Task directions
Reproduce each line of the data below with every character, space, and line break unchanged.
* * * * * * *
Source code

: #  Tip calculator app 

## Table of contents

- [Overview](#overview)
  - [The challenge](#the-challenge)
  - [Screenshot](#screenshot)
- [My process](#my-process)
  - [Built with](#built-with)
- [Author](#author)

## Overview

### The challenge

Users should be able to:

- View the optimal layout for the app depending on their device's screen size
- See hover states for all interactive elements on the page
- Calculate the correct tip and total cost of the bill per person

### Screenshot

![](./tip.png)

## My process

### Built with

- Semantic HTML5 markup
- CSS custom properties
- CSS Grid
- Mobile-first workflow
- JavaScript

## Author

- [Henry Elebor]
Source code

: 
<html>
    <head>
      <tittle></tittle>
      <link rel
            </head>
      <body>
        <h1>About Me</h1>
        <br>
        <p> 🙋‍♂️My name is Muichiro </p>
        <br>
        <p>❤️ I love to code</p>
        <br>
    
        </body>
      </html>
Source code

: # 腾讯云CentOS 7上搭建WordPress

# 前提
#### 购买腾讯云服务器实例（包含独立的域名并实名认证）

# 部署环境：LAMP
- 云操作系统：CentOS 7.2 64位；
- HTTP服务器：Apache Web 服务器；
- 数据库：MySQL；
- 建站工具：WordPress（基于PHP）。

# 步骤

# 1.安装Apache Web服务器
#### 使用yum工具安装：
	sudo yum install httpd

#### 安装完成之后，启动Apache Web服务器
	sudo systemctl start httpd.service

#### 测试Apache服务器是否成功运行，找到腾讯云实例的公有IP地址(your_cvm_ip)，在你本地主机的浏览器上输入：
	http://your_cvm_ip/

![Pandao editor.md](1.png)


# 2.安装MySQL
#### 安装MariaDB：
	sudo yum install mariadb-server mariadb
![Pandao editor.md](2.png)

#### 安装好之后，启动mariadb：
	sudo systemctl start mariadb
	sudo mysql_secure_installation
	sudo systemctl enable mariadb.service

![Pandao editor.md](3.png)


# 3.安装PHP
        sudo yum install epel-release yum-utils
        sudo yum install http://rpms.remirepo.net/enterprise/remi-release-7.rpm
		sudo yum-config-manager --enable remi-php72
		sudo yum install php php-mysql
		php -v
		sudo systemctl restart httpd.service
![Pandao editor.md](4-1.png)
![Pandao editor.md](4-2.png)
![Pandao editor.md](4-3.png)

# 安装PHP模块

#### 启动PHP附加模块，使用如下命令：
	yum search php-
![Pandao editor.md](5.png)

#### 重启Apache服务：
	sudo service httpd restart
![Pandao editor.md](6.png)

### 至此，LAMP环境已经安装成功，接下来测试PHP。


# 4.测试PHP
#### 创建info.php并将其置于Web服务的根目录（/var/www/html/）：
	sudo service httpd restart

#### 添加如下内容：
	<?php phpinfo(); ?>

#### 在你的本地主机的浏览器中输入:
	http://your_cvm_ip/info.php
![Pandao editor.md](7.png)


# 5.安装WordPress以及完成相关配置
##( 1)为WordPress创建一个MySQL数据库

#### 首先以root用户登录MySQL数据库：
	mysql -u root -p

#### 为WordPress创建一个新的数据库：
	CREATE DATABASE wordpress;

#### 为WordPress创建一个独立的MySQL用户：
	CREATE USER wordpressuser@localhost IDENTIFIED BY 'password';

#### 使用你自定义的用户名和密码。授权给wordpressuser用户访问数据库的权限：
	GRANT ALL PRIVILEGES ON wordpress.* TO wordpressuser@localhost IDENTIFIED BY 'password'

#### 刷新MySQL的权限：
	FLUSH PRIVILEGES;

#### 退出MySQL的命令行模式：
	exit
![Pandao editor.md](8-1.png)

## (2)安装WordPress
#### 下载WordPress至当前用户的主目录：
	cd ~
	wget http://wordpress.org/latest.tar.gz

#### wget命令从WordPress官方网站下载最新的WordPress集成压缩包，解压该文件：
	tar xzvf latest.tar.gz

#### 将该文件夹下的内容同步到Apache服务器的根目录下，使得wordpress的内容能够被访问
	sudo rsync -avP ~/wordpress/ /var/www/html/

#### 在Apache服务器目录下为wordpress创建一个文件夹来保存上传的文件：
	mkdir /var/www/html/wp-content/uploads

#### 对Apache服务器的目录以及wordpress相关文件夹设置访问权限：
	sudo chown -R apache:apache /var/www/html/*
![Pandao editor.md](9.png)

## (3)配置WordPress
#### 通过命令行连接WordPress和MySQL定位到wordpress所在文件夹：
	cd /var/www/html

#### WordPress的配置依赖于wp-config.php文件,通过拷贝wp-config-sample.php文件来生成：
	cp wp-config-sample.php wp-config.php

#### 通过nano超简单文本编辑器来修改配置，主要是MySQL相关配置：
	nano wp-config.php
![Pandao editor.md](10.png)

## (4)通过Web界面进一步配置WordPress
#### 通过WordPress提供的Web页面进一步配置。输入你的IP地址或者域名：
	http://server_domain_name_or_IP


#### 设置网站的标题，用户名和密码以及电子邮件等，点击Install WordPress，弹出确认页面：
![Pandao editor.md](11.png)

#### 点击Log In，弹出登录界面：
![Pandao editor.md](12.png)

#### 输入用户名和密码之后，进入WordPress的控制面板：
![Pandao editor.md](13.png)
* * * * * * *
Your solution
Source code

: #  Tip calculator app 

## Table of contents

- [Overview](#overview)
  - [The challenge](#the-challenge)
  - [Screenshot](#screenshot)
- [My process](#my-process)
  - [Built with](#built-with)
- [Author](#author)

## Overview

### The challenge

Users should be able to:

- View the optimal layout for the app depending on their device's screen size
- See hover states for all interactive elements on the page
- Calculate the correct tip and total cost of the bill per person

### Screenshot

![](./tip.png)

## My process

### Built with

- Semantic HTML5 markup
- CSS custom properties
- CSS Grid
- Mobile-first workflow
- JavaScript

## Author

- [Henry Elebor]
Source code

: 
<html>
    <head>
      <tittle></tittle>
      <link rel
            </head>
      <body>
        <h1>About Me</h1>
        <br>
        <p> 🙋‍♂️My name is Muichiro </p>
        <br>
        <p>❤️ I love to code</p>
        <br>
    
        </body>
      </html>
Source code

: # 腾讯云CentOS 7上搭建WordPress

# 前提
#### 购买腾讯云服务器实例（包含独立的域名并实名认证）

# 部署环境：LAMP
- 云操作系统：CentOS 7.2 64位；
- HTTP服务器：Apache Web 服务器；
- 数据库：MySQL；
- 建站工具：WordPress（基于PHP）。

# 步骤

# 1.安装Apache Web服务器
#### 使用yum工具安装：
	sudo yum install httpd

#### 安装完成之后，启动Apache Web服务器
	sudo systemctl start httpd.service

#### 测试Apache服务器是否成功运行，找到腾讯云实例的公有IP地址(your_cvm_ip)，在你本地主机的浏览器上输入：
	http://your_cvm_ip/

![Pandao editor.md](1.png)


# 2.安装MySQL
#### 安装MariaDB：
	sudo yum install mariadb-server mariadb
![Pandao editor.md](2.png)

#### 安装好之后，启动mariadb：
	sudo systemctl start mariadb
	sudo mysql_secure_installation
	sudo systemctl enable mariadb.service

![Pandao editor.md](3.png)


# 3.安装PHP
        sudo yum install epel-release yum-utils
        sudo yum install http://rpms.remirepo.net/enterprise/remi-release-7.rpm
		sudo yum-config-manager --enable remi-php72
		sudo yum install php php-mysql
		php -v
		sudo systemctl restart httpd.service
![Pandao editor.md](4-1.png)
![Pandao editor.md](4-2.png)
![Pandao editor.md](4-3.png)

# 安装PHP模块

#### 启动PHP附加模块，使用如下命令：
	yum search php-
![Pandao editor.md](5.png)

#### 重启Apache服务：
	sudo service httpd restart
![Pandao editor.md](6.png)

### 至此，LAMP环境已经安装成功，接下来测试PHP。


# 4.测试PHP
#### 创建info.php并将其置于Web服务的根目录（/var/www/html/）：
	sudo service httpd restart

#### 添加如下内容：
	<?php phpinfo(); ?>

#### 在你的本地主机的浏览器中输入:
	http://your_cvm_ip/info.php
![Pandao editor.md](7.png)


# 5.安装WordPress以及完成相关配置
##( 1)为WordPress创建一个MySQL数据库

#### 首先以root用户登录MySQL数据库：
	mysql -u root -p

#### 为WordPress创建一个新的数据库：
	CREATE DATABASE wordpress;

#### 为WordPress创建一个独立的MySQL用户：
	CREATE USER wordpressuser@localhost IDENTIFIED BY 'password';

#### 使用你自定义的用户名和密码。授权给wordpressuser用户访问数据库的权限：
	GRANT ALL PRIVILEGES ON wordpress.* TO wordpressuser@localhost IDENTIFIED BY 'password'

#### 刷新MySQL的权限：
	FLUSH PRIVILEGES;

#### 退出MySQL的命令行模式：
	exit
![Pandao editor.md](8-1.png)

## (2)安装WordPress
#### 下载WordPress至当前用户的主目录：
	cd ~
	wget http://wordpress.org/latest.tar.gz

#### wget命令从WordPress官方网站下载最新的WordPress集成压缩包，解压该文件：
	tar xzvf latest.tar.gz

#### 将该文件夹下的内容同步到Apache服务器的根目录下，使得wordpress的内容能够被访问
	sudo rsync -avP ~/wordpress/ /var/www/html/

#### 在Apache服务器目录下为wordpress创建一个文件夹来保存上传的文件：
	mkdir /var/www/html/wp-content/uploads

#### 对Apache服务器的目录以及wordpress相关文件夹设置访问权限：
	sudo chown -R apache:apache /var/www/html/*
![Pandao editor.md](9.png)

## (3)配置WordPress
#### 通过命令行连接WordPress和MySQL定位到wordpress所在文件夹：
	cd /var/www/html

#### WordPress的配置依赖于wp-config.php文件,通过拷贝wp-config-sample.php文件来生成：
	cp wp-config-sample.php wp-config.php

#### 通过nano超简单文本编辑器来修改配置，主要是MySQL相关配置：
	nano wp-config.php
![Pandao editor.md](10.png)

## (4)通过Web界面进一步配置WordPress
#### 通过WordPress提供的Web页面进一步配置。输入你的IP地址或者域名：
	http://server_domain_name_or_IP


#### 设置网站的标题，用户名和密码以及电子邮件等，点击Install WordPress，弹出确认页面：
![Pandao editor.md](11.png)

#### 点击Log In，弹出登录界面：
![Pandao editor.md](12.png)

#### 输入用户名和密码之后，进入WordPress的控制面板：
![Pandao editor.md](13.png)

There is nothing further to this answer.